All of the entries are to be repeated exactly, with no pictures included.
═════ Dataset records
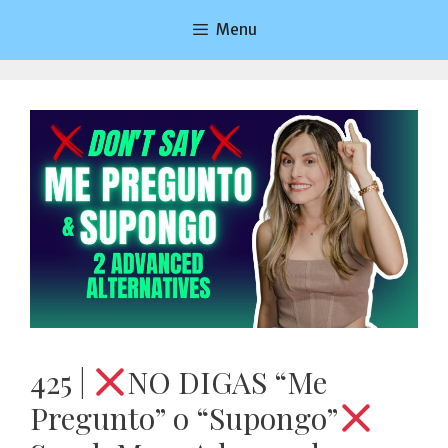
Saltar
Menu
al
contenido
425 |
NO DIGAS “Me
Pregunto” o “Supongo”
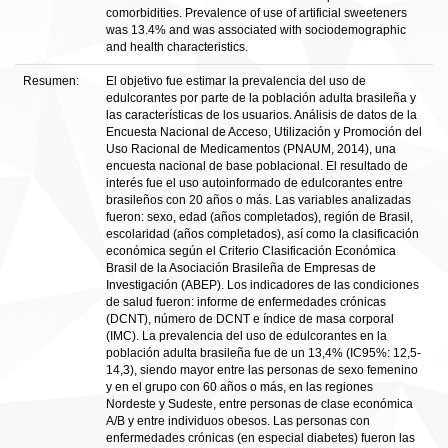
comorbidities. Prevalence of use of artificial sweeteners
was 13.4% and was associated with sociodemographic
and health characteristics.
Resumen:
El objetivo fue estimar la prevalencia del uso de
edulcorantes por parte de la población adulta brasileña y
las características de los usuarios. Análisis de datos de la
Encuesta Nacional de Acceso, Utilización y Promoción del
Uso Racional de Medicamentos (PNAUM, 2014), una
encuesta nacional de base poblacional. El resultado de
interés fue el uso autoinformado de edulcorantes entre
brasileños con 20 años o más. Las variables analizadas
fueron: sexo, edad (años completados), región de Brasil,
escolaridad (años completados), así como la clasificación
económica según el Criterio Clasificación Económica
Brasil de la Asociación Brasileña de Empresas de
Investigación (ABEP). Los indicadores de las condiciones
de salud fueron: informe de enfermedades crónicas
(DCNT), número de DCNT e índice de masa corporal
(IMC). La prevalencia del uso de edulcorantes en la
población adulta brasileña fue de un 13,4% (IC95%: 12,5-
14,3), siendo mayor entre las personas de sexo femenino
y en el grupo con 60 años o más, en las regiones
Nordeste y Sudeste, entre personas de clase económica
A/B y entre individuos obesos. Las personas con
enfermedades crónicas (en especial diabetes) fueron las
══════════
#### [Exercise result]
Saltar
Menu
al
contenido
425 |
NO DIGAS “Me
Pregunto” o “Supongo”
comorbidities. Prevalence of use of artificial sweeteners
was 13.4% and was associated with sociodemographic
and health characteristics.
Resumen:
El objetivo fue estimar la prevalencia del uso de
edulcorantes por parte de la población adulta brasileña y
las características de los usuarios. Análisis de datos de la
Encuesta Nacional de Acceso, Utilización y Promoción del
Uso Racional de Medicamentos (PNAUM, 2014), una
encuesta nacional de base poblacional. El resultado de
interés fue el uso autoinformado de edulcorantes entre
brasileños con 20 años o más. Las variables analizadas
fueron: sexo, edad (años completados), región de Brasil,
escolaridad (años completados), así como la clasificación
económica según el Criterio Clasificación Económica
Brasil de la Asociación Brasileña de Empresas de
Investigación (ABEP). Los indicadores de las condiciones
de salud fueron: informe de enfermedades crónicas
(DCNT), número de DCNT e índice de masa corporal
(IMC). La prevalencia del uso de edulcorantes en la
población adulta brasileña fue de un 13,4% (IC95%: 12,5-
14,3), siendo mayor entre las personas de sexo femenino
y en el grupo con 60 años o más, en las regiones
Nordeste y Sudeste, entre personas de clase económica
A/B y entre individuos obesos. Las personas con
enfermedades crónicas (en especial diabetes) fueron las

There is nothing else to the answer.